TASK DIRECTIONS
Once the pictures are set aside, transcribe the remaining data exactly.

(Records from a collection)
**********

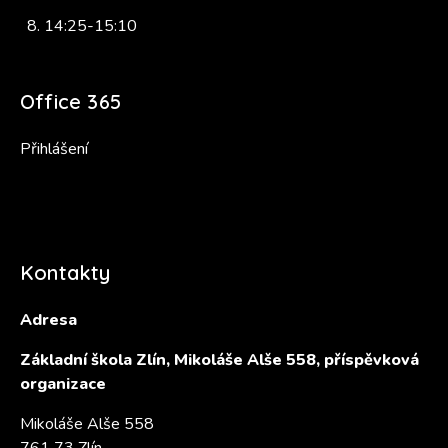
14:25-15:10
Office 365
Přihlášení
Kontakty
Adresa
Základní škola Zlín, Mikoláše Alše 558, příspěvková
organizace
Mikoláše Alše 558
761 73 Zlín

**********

REPLY TO THE EXERCISE
14:25-15:10
Office 365
Přihlášení
Kontakty
Adresa
Základní škola Zlín, Mikoláše Alše 558, příspěvková
organizace
Mikoláše Alše 558
761 73 Zlín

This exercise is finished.